→ **AVAILABLE DATA**
=== Begin Enclosure ===

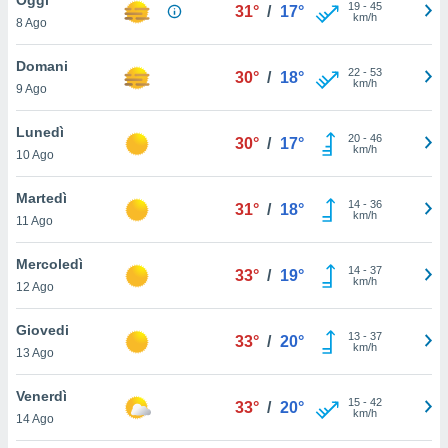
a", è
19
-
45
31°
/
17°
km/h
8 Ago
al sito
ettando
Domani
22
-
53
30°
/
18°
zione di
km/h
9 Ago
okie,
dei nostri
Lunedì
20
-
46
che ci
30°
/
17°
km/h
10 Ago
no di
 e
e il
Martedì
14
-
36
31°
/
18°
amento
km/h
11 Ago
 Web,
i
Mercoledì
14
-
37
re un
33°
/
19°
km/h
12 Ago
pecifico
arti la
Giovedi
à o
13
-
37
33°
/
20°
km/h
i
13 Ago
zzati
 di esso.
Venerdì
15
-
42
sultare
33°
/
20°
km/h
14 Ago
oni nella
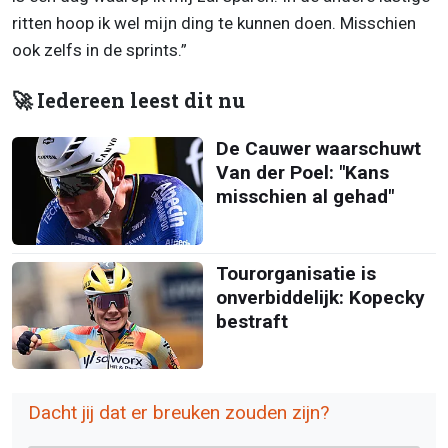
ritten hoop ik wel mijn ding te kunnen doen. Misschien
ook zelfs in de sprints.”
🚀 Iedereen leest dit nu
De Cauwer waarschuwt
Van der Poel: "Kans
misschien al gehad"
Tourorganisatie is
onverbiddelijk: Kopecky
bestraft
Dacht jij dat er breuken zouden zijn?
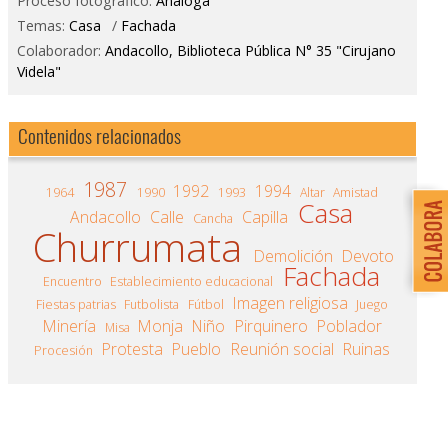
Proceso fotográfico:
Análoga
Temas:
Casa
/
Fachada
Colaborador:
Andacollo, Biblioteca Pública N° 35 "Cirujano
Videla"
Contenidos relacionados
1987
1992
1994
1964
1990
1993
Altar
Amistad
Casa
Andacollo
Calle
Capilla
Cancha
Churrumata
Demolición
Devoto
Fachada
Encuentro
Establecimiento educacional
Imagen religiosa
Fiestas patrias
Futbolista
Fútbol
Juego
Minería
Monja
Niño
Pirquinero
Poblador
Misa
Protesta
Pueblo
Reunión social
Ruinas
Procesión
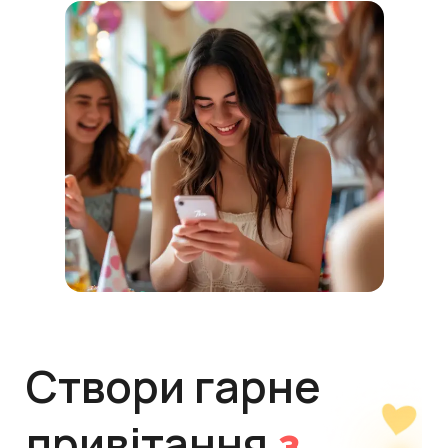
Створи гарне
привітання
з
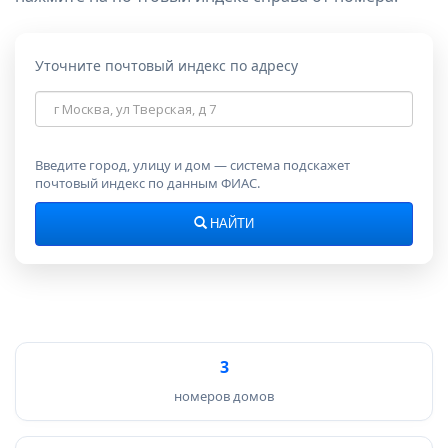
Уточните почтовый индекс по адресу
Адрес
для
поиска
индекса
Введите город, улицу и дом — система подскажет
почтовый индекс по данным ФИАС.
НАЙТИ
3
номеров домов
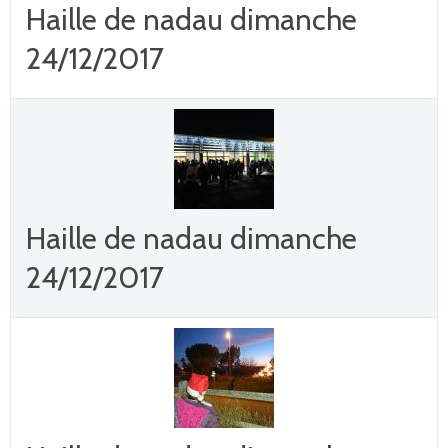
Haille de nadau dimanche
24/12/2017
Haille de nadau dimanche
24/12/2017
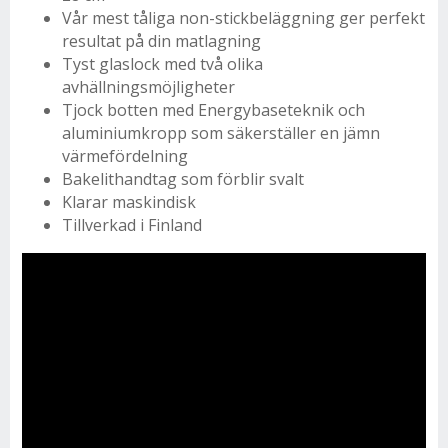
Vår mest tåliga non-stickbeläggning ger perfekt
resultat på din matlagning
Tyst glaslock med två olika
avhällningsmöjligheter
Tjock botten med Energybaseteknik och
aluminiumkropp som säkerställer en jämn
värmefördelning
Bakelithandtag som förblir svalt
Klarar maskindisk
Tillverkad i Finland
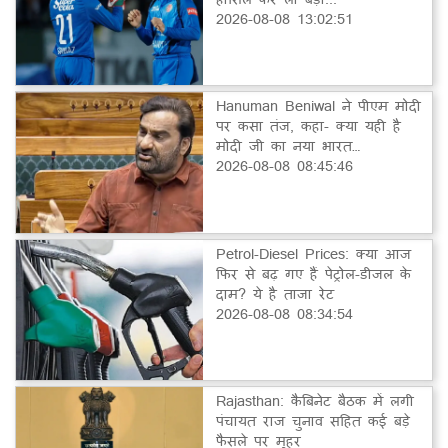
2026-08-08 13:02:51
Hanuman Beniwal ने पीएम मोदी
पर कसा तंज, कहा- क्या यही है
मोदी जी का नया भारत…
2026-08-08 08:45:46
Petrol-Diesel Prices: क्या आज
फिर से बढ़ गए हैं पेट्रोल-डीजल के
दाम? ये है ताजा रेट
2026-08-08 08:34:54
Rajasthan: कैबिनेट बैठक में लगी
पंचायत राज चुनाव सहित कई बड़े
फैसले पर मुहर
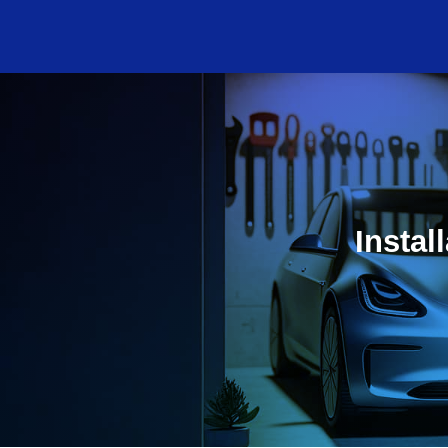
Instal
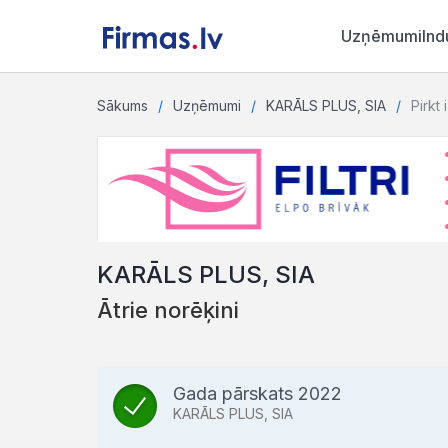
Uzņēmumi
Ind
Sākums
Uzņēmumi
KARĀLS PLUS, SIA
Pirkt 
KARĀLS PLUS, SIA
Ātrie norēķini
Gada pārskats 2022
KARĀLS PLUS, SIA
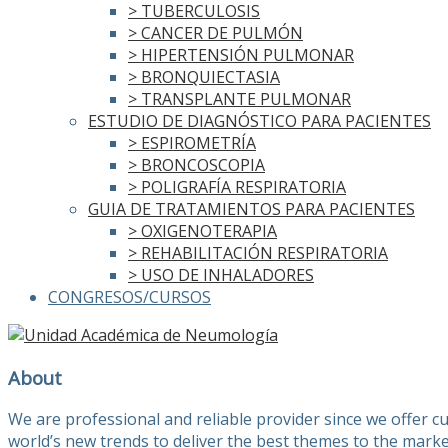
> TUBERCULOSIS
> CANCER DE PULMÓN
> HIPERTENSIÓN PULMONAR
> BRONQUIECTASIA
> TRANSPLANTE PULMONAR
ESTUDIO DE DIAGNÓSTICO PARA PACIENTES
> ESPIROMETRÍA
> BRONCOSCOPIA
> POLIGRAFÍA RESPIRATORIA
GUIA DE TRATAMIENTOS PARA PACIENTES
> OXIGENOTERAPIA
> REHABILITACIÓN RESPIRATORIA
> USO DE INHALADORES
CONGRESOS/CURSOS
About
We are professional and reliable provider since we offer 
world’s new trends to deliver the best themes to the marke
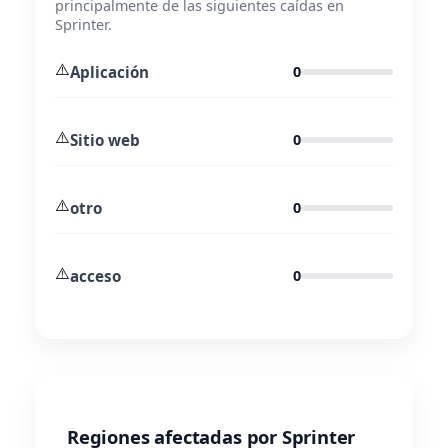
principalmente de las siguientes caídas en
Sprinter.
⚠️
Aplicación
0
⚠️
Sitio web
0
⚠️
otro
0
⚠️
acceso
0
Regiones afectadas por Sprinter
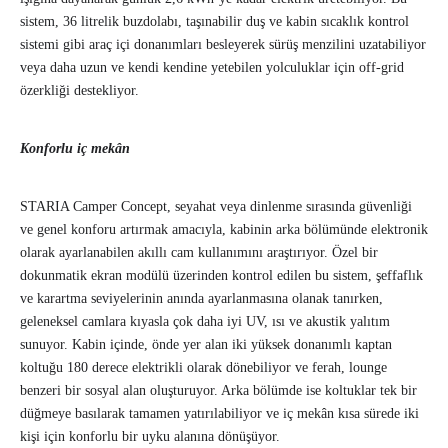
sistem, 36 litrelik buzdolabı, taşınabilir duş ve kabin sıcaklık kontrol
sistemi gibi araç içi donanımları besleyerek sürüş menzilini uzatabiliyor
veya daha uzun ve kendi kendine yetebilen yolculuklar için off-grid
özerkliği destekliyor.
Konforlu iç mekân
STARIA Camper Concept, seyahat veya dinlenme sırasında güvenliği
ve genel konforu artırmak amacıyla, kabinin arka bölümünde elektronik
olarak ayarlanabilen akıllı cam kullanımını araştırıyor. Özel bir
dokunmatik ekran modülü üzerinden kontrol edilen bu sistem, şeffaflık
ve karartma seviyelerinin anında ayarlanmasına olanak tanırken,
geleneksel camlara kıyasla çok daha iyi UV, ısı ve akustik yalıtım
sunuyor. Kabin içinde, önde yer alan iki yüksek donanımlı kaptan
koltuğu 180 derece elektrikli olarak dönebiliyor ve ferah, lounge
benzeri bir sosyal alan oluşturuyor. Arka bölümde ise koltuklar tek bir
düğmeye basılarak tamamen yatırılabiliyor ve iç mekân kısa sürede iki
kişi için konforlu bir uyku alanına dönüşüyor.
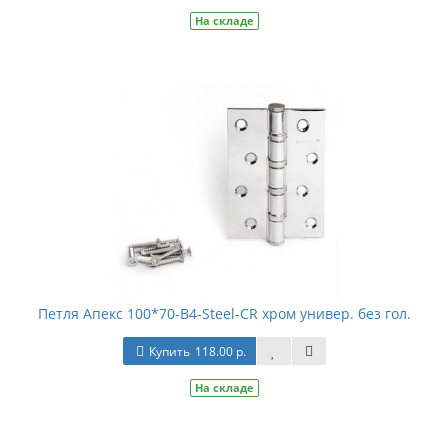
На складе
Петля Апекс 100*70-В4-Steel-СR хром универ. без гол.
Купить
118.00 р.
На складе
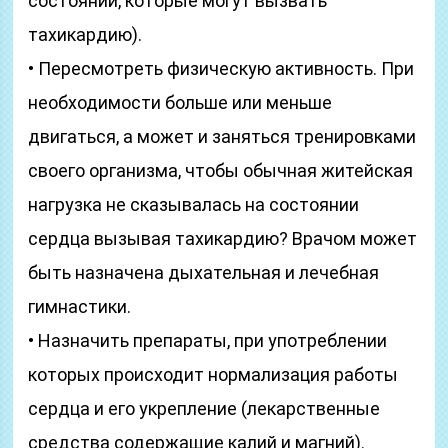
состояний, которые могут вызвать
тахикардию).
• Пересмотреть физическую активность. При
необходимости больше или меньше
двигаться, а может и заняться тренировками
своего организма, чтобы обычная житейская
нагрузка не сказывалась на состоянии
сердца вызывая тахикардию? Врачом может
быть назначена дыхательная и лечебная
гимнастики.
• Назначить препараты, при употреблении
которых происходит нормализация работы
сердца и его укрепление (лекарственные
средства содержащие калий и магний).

=== End Enclosure ===

→ **PROBLEM TO WORK ON**
Reproduce the data beginning with the line that contains "ritten hoop ik" and continuing through the line that contains "world’s new trends", with "Calle" replaced by "Avenida" and everything else unchanged. Omit the picture markers from your answer.

→ **TASK ANSWER**
ritten hoop ik wel mijn ding te kunnen doen. Misschien
ook zelfs in de sprints.”
🚀 Iedereen leest dit nu
De Cauwer waarschuwt
Van der Poel: "Kans
misschien al gehad"
Tourorganisatie is
onverbiddelijk: Kopecky
bestraft
Dacht jij dat er breuken zouden zijn?
Proceso fotográfico:
Análoga
Temas:
Casa
/
Fachada
Colaborador:
Andacollo, Biblioteca Pública N° 35 "Cirujano
Videla"
Contenidos relacionados
1987
1992
1994
1964
1990
1993
Altar
Amistad
Casa
Andacollo
Avenida
Capilla
Cancha
Churrumata
Demolición
Devoto
Fachada
Encuentro
Establecimiento educacional
Imagen religiosa
Fiestas patrias
Futbolista
Fútbol
Juego
Minería
Monja
Niño
Pirquinero
Poblador
Misa
Protesta
Pueblo
Reunión social
Ruinas
Procesión
Створи гарне
привітання
з
Уточните почтовый индекс по адресу
Адрес
для
поиска
индекса
Введите город, улицу и дом — система подскажет
почтовый индекс по данным ФИАС.
НАЙТИ
3
номеров домов
Haille de nadau dimanche
24/12/2017
Haille de nadau dimanche
24/12/2017
Vår mest tåliga non-stickbeläggning ger perfekt
resultat på din matlagning
Tyst glaslock med två olika
avhällningsmöjligheter
Tjock botten med Energybaseteknik och
aluminiumkropp som säkerställer en jämn
värmefördelning
Bakelithandtag som förblir svalt
Klarar maskindisk
Tillverkad i Finland
2026-08-08 13:02:51
Hanuman Beniwal ने पीएम मोदी
पर कसा तंज, कहा- क्या यही है
मोदी जी का नया भारत…
2026-08-08 08:45:46
Petrol-Diesel Prices: क्या आज
फिर से बढ़ गए हैं पेट्रोल-डीजल के
दाम? ये है ताजा रेट
2026-08-08 08:34:54
Rajasthan: कैबिनेट बैठक में लगी
पंचायत राज चुनाव सहित कई बड़े
फैसले पर मुहर
Instal
Uzņēmumi
Ind
Sākums
Uzņēmumi
KARĀLS PLUS, SIA
Pirkt 
KARĀLS PLUS, SIA
Ātrie norēķini
Gada pārskats 2022
KARĀLS PLUS, SIA
> TUBERCULOSIS
> CANCER DE PULMÓN
> HIPERTENSIÓN PULMONAR
> BRONQUIECTASIA
> TRANSPLANTE PULMONAR
ESTUDIO DE DIAGNÓSTICO PARA PACIENTES
> ESPIROMETRÍA
> BRONCOSCOPIA
> POLIGRAFÍA RESPIRATORIA
GUIA DE TRATAMIENTOS PARA PACIENTES
> OXIGENOTERAPIA
> REHABILITACIÓN RESPIRATORIA
> USO DE INHALADORES
CONGRESOS/CURSOS
About
We are professional and reliable provider since we offer 
world’s new trends to deliver the best themes to the marke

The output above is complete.